Home Secretary Jacqui Smith yesterday told MPs of her desire to set out “a clear journey to British citizenship”. Critics of Labour’s immigration boom may feel the path is already far too clear. Her latest wheezes include a year-long period of “probationary citizenship” for new migrants, which seems bound to unravel in practice.

Migrants can hardly be “probationary ex-citizens” of their former home for a year, reverting back to their previous nationality if they fail the test. In her Commons statement, the Home Secretary promised to address “transitional impacts of immigration on communities”.

Behind the spin and ghastly Home Office verbiage, that means looking at the acute strain on hospital beds, housing shortages, jam-packed classrooms, congested roads and already over-stretched public transport in parts of the country experiencing high levels of immigration. It also means tackling surges in crime reported by police forces as directly linked to mass immigration in some areas.

Smith’s answer to those worsening crises is a new cash fund to “alleviate some of the short-term pressures resulting from migration”. She plans to raise the cash by increasing fees for immigration applications. Yet even the Home Office admits the scheme will only raise “tens of millions of pounds”, small change in terms of the multi-billion-pound
budgets of the NHS, schools system, police and other desperately overstretched and under-funded public services.

And for the Home Secretary to suggest the impact of immigration is “transitional” is absurd. Surely if the population is to continue rising at the rate official statistics suggest, an ever-tightening squeeze on public services is a certainty.

The bitter truth is that the Government has never made the case for mass immigration. Yet ministers live in fear of the electoral backlash threatened by the years of simmering resentment among voters at Labour’s open-door policy.

Its limp response is another burst of staged hyperactivity with more gimmicky initiatives.

The Government has already pushed through seven immigration Acts since coming to power in 1997. There is no
evidence that any of these pieces of legislation has curbed overall numbers.

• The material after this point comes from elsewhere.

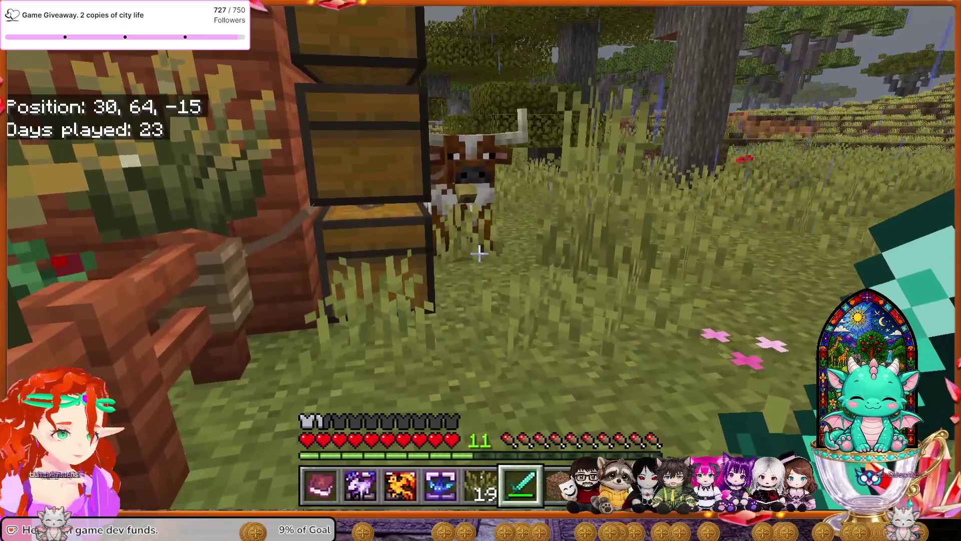
key(w)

Even more disturbing is Brown’s fanatical urge to re-define British citizenship in terms of his own ideo­logy. For the Prime Minister, citizenship of our nation has nothing to do with birthright, loyalty to institutions or shared history and heritage but concerns what he calls “values”.

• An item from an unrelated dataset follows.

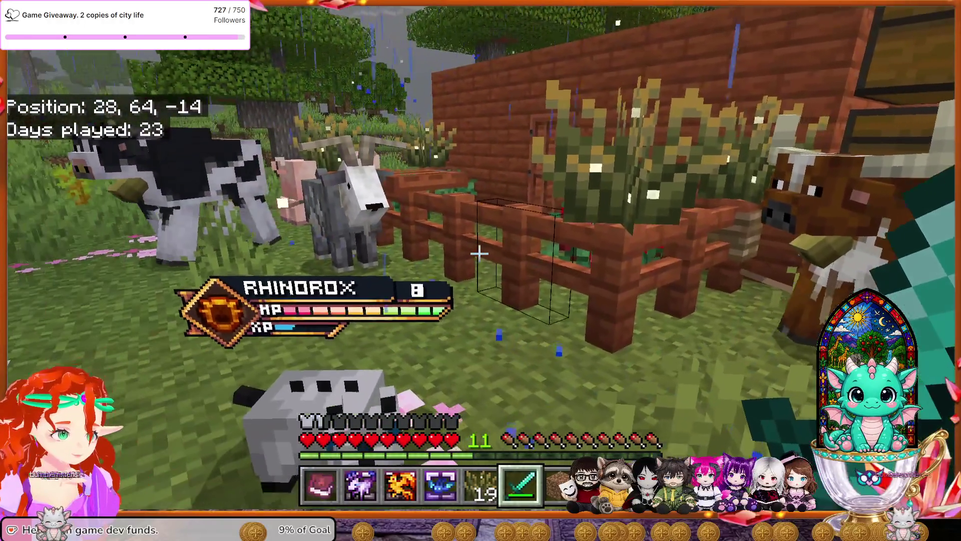
mouse_move(479, 253)
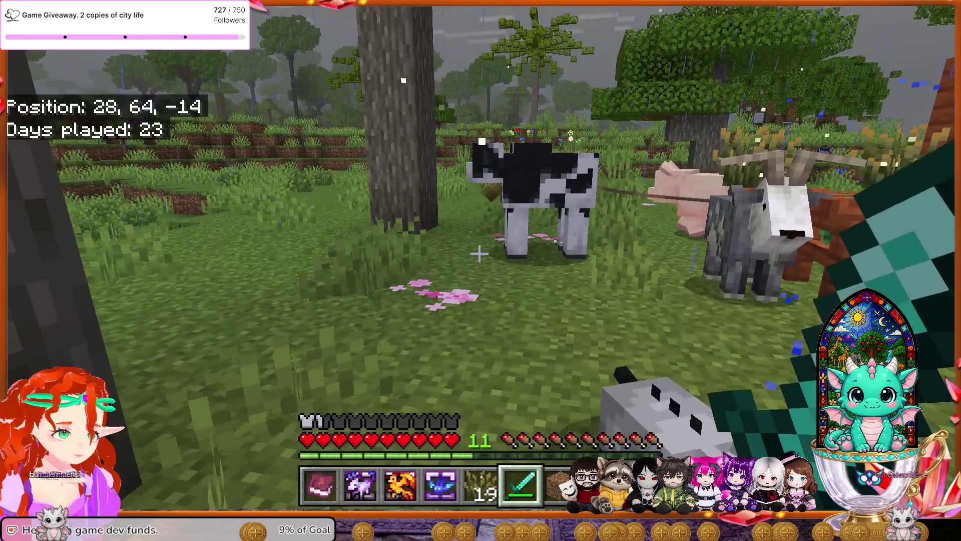
key(w)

His speech yesterday argued that patriotism “defines a nation not by race or ethnicity but by seeing us all as part of a collective project from which we all gain and to which we all contribute”. In this warped view, gaining UK citizenship is just a matter of signing up to Labour’s collectivist crusade.

That is why Brown’s attempt to confront voter fury over immigration is bound to fail. He remains obsessed with driving up tax revenue to shore up his bloated state with scant regard to the increasing damage to the fabric of the nation.

As Shadow Home Secretary David Davis pointed out in the Commons yesterday, British citizenship for foreign-born migrants is a privilege not a right. With more than 150,000 new British citizenships ­handed out every year, the Government appears shamefully to have forgotten that fact.

Ministers must realise voters are seeing through the charade of their immigration crackdowns. At least senior Labour figures no longer have the gall to accuse critics of mass immigration of being racist. And they openly admit that decades of multicultural policies have failed, breeding only separation between different ethnic groups.

But those concessions are not enough to assuage the growing fury bred by Labour’s soft-touch approach to border control. As long as the Prime Minister and his Cabinet refuse to face up to the question of curbing the numbers of immigrants settling in Britain, they cannot hope to neutralise Labour’s single most toxic issue. Brown will reap the ­consequences whenever he finally has the guts to face the electorate.